Elle a conclu en 1986 que « leur comportement [celui des anciens Waffen-SS] depuis qu’ils sont venus dans ce pays [le Canada] a été bon et ils n’ont jamais indiqué de quelque façon que ce soit qu’ils avaient été infectés par l’idéologie nazie […]. Il semble qu’ils avaient été volontaires pour se battre contre l’Armée rouge pour des raisons nationalistes qui ont connu une forte impulsion provoquée par le comportement des autorités soviétiques durant l’occupation [en 1939] de la partie occidentale de l’Ukraine après la signature du pacte germano-soviétique ».

Des sources découvertes par la suite leur ont cependant imputé des massacres en Pologne et dans d’autres pays, en particulier contre des Juifs. Ils seraient allés beaucoup plus loin que la lutte nationaliste en faveur des nazis.

La division s’appelait « galicienne », du nom de la Galicie, ancien État à cheval entre la Pologne actuelle et l’ouest de l’Ukraine. Il a été intégré à la Pologne après la Première Guerre mondiale. Quand les Allemands et les Soviétiques se sont partagé la Pologne en 1939, la portion orientale de la Galicie (où se trouve Lviv) a été absorbée par l’URSS. Un mouvement nationaliste ukrainien a saisi l’occasion pour recréer l’indépendance de l’Ukraine. De leur côté, les Allemands les ont utilisés contre l’armée de Staline.
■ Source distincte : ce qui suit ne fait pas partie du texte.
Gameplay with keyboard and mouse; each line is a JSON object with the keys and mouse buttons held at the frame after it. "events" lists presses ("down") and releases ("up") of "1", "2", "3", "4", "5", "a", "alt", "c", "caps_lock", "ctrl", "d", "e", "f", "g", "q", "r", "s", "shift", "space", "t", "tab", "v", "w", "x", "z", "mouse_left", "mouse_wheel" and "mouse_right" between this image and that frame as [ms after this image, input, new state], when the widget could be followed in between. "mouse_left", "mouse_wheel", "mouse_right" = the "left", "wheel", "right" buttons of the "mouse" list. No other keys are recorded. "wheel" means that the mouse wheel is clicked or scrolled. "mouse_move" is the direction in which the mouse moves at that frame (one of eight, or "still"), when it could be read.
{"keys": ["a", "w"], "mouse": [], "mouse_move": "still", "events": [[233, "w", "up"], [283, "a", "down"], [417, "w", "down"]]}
Il ne faut pas oublier qu’après avoir été une alliée, l’URSS est devenue une rivale du Canada. Un historien juif canadien a écrit que les tatouages anticommunistes des membres de cette division leur assuraient une entrée sans problème au Canada. L’anticommunisme venait pour ainsi dire oblitérer le fait qu’ils avaient agi sous commandement nazi. La commission Deschênes a cependant déterminé que le passé de ces combattants ukrainiens avait été vérifié.

Je ne trancherai certainement pas ici les débats intenses sur l’étendue des exactions commises par cette division de soldats volontaires. Une chose est claire : ils faisaient partie des SS.

Je souligne tout ceci uniquement pour montrer à quel point cette histoire n’a rien d’obscur, a été étudiée, débattue, redébattue maintes fois en Europe et ici même au Canada.

Il faut donc que le président de la Chambre des communes et son personnel aient été d’une profonde inculture historique et d’une grave négligence dans leurs vérifications pour qu’on invite cet individu et lui fasse un triomphe, quelles qu’aient été ses responsabilités personnelles.

La charge symbolique est intolérable.

On apprend que cet « Ukrainien qui a combattu la Russie » est comme par hasard un citoyen de la circonscription de M. Rota, auquel il a voulu faire une fleur – tout en l’utilisant politiquement.

Il y a des limites à la naïveté politique opportuniste. M. Rota les a franchies et devrait, comme le disent le NPD et le Bloc québécois, démissionner carrément.